Pakistan To Launch COVID-19 Vaccination Drive Next Week

A medical professional shows a dose of the Chinese-made SinoPharm vaccine.

Pakistan will begin its COVID-19 inoculation drive next week, authorities say, with frontline health workers to be the first to receive jabs.

The January 27 announcement was made by Asad Umar, who oversees Pakistan's efforts to stem the coronavirus pandemic.

Beijing has pledged to donate 500,000 doses of coronavirus vaccine made by the Chinese state-owned firm SinoPharm. The first batch is expected to be flown to Pakistan by January 31.

Foreign Minister Shah Mehmood Qureshi said in a news conference on January 21 that the Chinese vaccine is being gifted to Islamabad as a “goodwill gesture” from Beijing “in view of the all-weather strategic relationship” between the two countries.

Qureshi said Islamabad expects Beijing to donate a further 1 million vaccine doses in the near future.

Islamabad has so far approved two vaccines for emergency use, one made by SinoPharm and the other by Oxford-AstraZeneca. Pakistani officials say Russia's Sputnik V vaccine is also likely to get similar approval.

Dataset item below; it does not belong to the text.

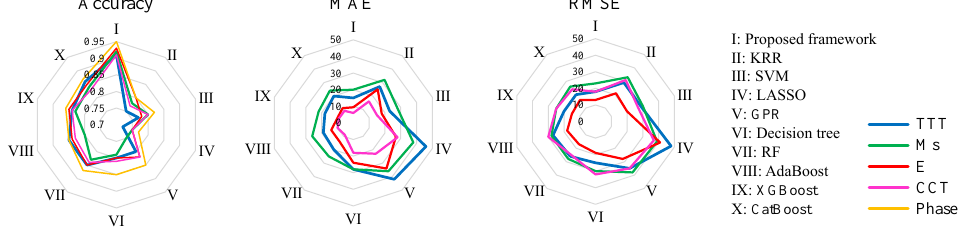
Figure 7. Comparison of testing performance of conventional machine learning methods and pro- posed framework.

Ghazna Khalid, a member of the government task force on COVID-19, said that Pakistan, a country of 220 million people, would procure vaccines from various markets.

"There's going to be an accumulation of vaccines, a consortium available. There’s going to be Chinese vaccines, there's going to be AstraZeneca," she said. "We are the fifth-biggest country in the world, and it's going to be very difficult to immunize."

Pakistan reported 1,563 new coronavirus infections and 74 deaths on January 27, taking the total number of cases to more than 537,477, with 11,450 deaths.